TRIM32: A Multifunctional Protein Involved in Muscle Homeostasis, Glucose Metabolism, and Tumorigenesis

Abstract

Human tripartite motif family of proteins 32 (TRIM32) is a ubiquitous multifunctional protein that has demonstrated roles in differentiation, muscle physiology and regeneration, and tumor suppression. Mutations in TRIM32 result in two clinically diverse diseases. A mutation in the B-box domain gives rise to Bardet-Biedl syndrome (BBS), a disease whose clinical presentation shares no muscle pathology, while mutations in the NHL (NCL-1, HT2A, LIN-41) repeats of TRIM32 causes limb-girdle muscular dystrophy type 2H (LGMD2H). TRIM32 also functions as a tumor suppressor, but paradoxically is overexpressed in certain types of cancer. Recent evidence supports a role for TRIM32 in glycolytic-mediated cell growth, thus providing a possible mechanism for TRIM32 in the accumulation of cellular biomass during regeneration and tumorigenesis, including in vitro and in vivo approaches, to understand the broad spectrum of TRIM32 functions. A special emphasis is placed on the utility of the Drosophila model, a unique system to study glycolysis and anabolic pathways that contribute to the growth and homeostasis of both normal and tumor tissues.

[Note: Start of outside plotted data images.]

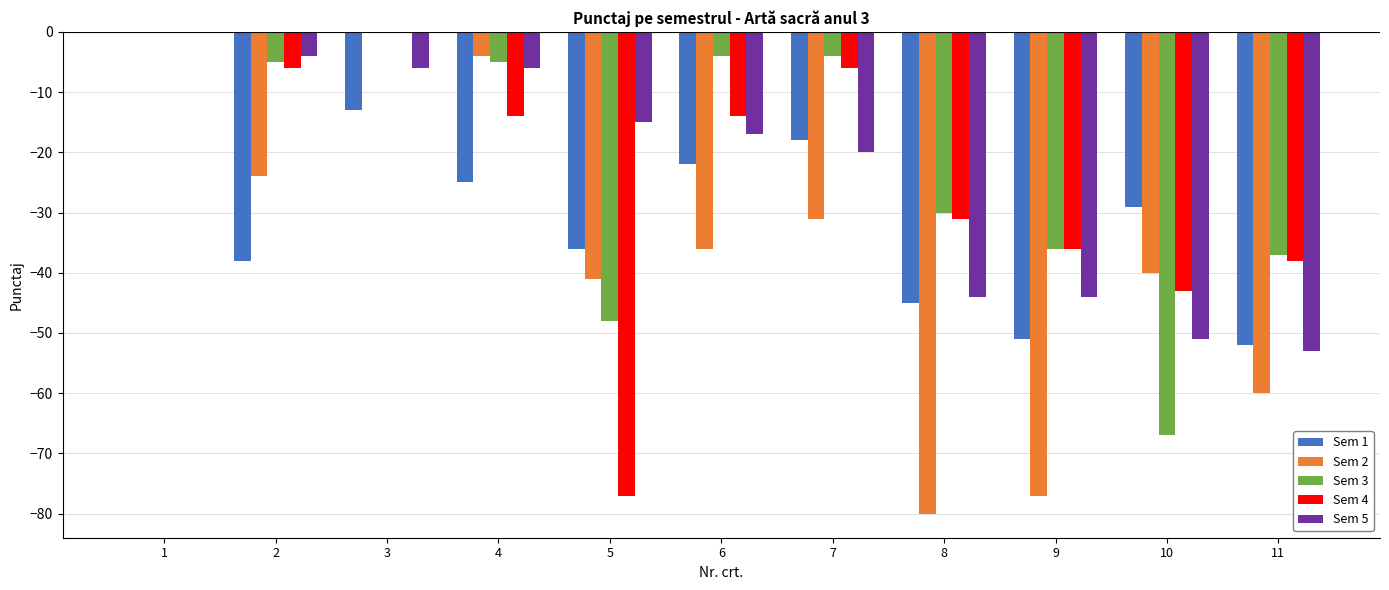

What value does the Sem 5 series have at 5, to the nearest 5?

-15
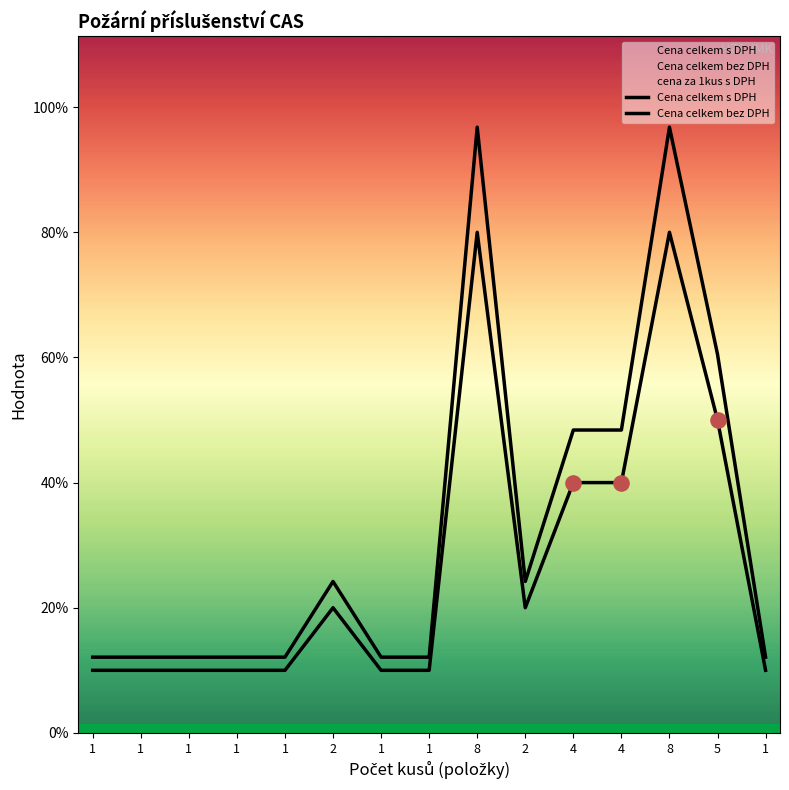

Which series has the widest spread of Y values?

Cena celkem s DPH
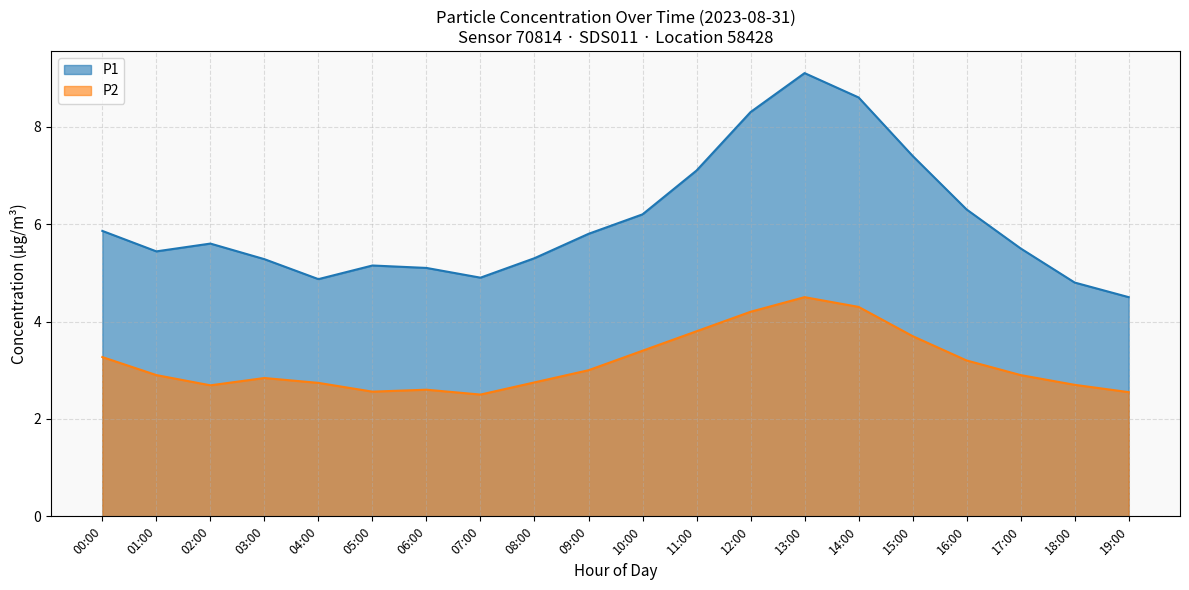

At 07:00, list the series in order from largest to smallest.

P1, P2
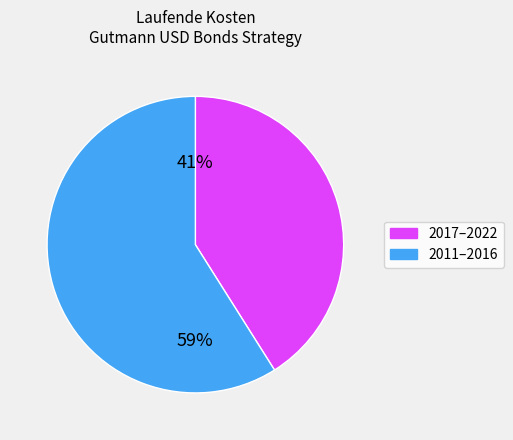

Does any single category account for the majority?

Yes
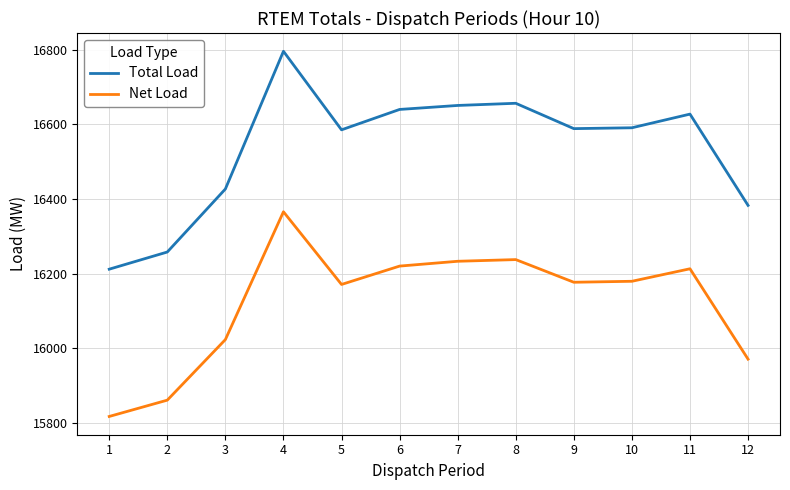

At which label does Total Load first exceed 16590?

4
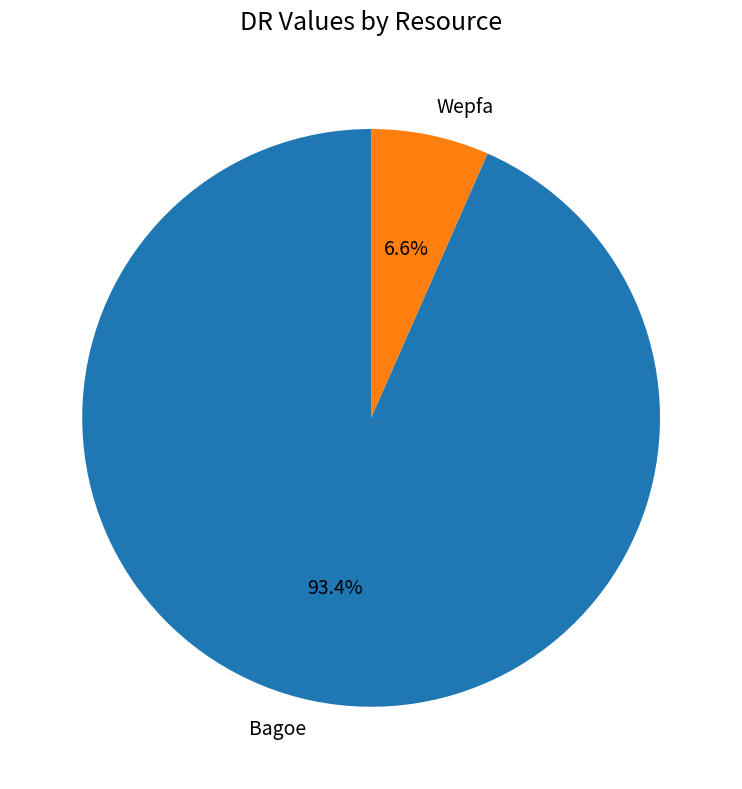

Which slice is the largest?

Bagoe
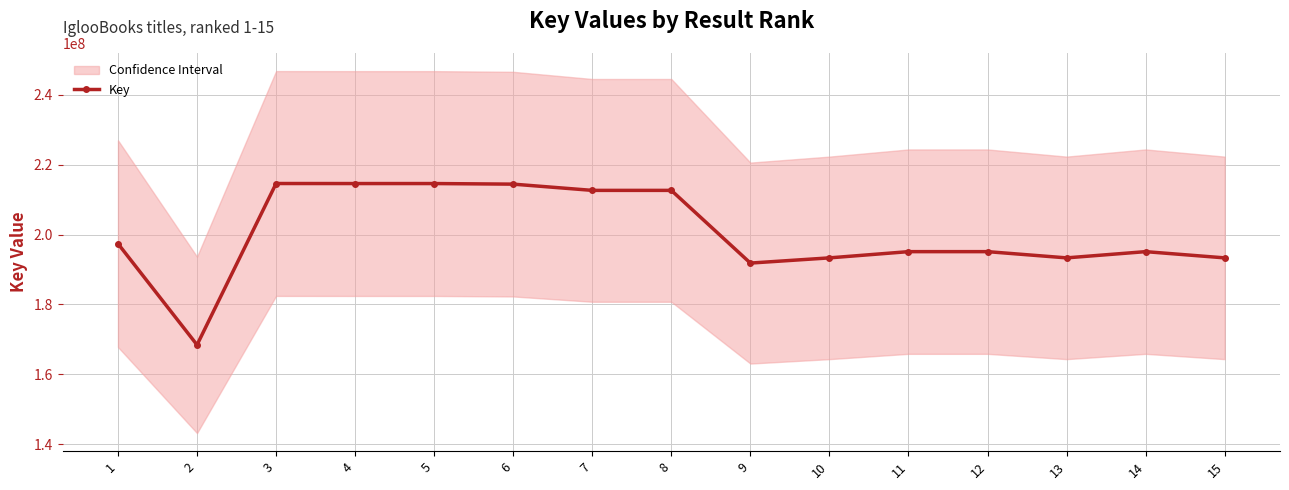

The value at 11 is 296080271. True or false?

False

Keywords: cancer; costamere; muscle; muscular dystrophy.

Figure 1

Classification of the tripartite motif family of proteins 32 (TRIM). (A) General schematic of a TRIM protein. The N-terminus is comprised of a really interesting new gene (RING) domain, one or two B-box regions, and a coiled-coil domain followed by a variable C-terminus. (B) Table representing different categories of TRIM proteins. (C) Different NHL (NCL-1, HT2A, LIN-41) proteins encoded in vertebrates and invertebrates (adapted from WILLIAMS et al. 2019).

Figure 2

Limb-girdle muscular dystrophy type 2H (LGMD2H)-causing TRIM32 mutations in the NHL domains. (A) Schematic of the TRIM32 protein. (B) Ribbon diagram showing the face (top panel) and 90° rotation (bottom panel) of human NHL domains. Colored amino acids are listed in panel B. (C) Table illustrating mutations causative for LGMD2H. Known point mutations are in color, with blue representing amino acids strictly conserved in the Drosophila TRIM32 sequence.

Figure 3

Mechanisms of TRIM32 function. (A) Polyubiquitination and proteasomal turnover of target substrates is a well-characterized role of TRIM32. (B) TRIM32 also appends single ubiquitin (Ub) molecules to proteins, resulting in either monoubiquitination or postulated multi-monoubiquitination. (C) Alternatively, TRIM32 may act as a scaffold protein to mediate protein localization within cells or to limit diffusion of proteins away for their sites of action.

Figure 4

Classification of TRIM32 interacting proteins according to biological function and tissue specificity. The generalized role of TRIM32 in various biological processes is depicted in the inner circle followed by TRIM32 binding partners and/or substrates of E3 activity in the middle ring. Proteins with muscle-related functions are colored according to biological role.

Figure 5

Compromising TRIM32 function results in the abnormal accumulation of costamere components and a decrease in glycolytic enzyme protein levels and/or localization within muscle tissue. (A) Large protein complexes called costameres connect the contractile apparatus at the Z-disc and sarcolemma to the extracellular matrix (ECM). (B) Both dystrophin glycoprotein complex (DGC) and integrin complexes are present at higher levels and lose their costamere location upon loss of TRIM32 or upon expression of LGMD2H alleles. (C) The glycolytic enzymes Ald and Pglym are found at the Z-disc in close association with costameres in normal muscle tissue. (D) Loss of TRIM32 reduces the levels of these proteins, either due to loss of their normal localization or lack of protein stability. WT, wild type.

Figure 6

The Drosophila model has been instrumental in understanding how TRIM32 and glycolysis regulate cell growth and cell death. (A) Glycolytic enzyme localization to the Z-disc and M-line in Drosophila adult indirect flight muscles (IFMs) is required for flight maintenance. TRIM32 is also required to maintain the structural integrity of the IFMs, possibly by mediating the subcellular distribution and/or stability of glycolytic enzymes. (B) Insulin acts upstream of glycolysis to promote muscle growth by fusion during embryonic development. (C) TRIM32 directly acts on glycolytic enzymes to regulate protein levels and/or protein localization, which in turn allows for high glycolytic flux in larval tissues undergoing massive cell growth. (D) Much like that of XIAP, TRIM32 regulates the levels of DIAP1 to control the apoptotic death of a set of muscles that undergo histolysis during pupal development. DEOM, dorsal external oblique muscle. FCM, fusion competent myoblasts. FC, founder cells.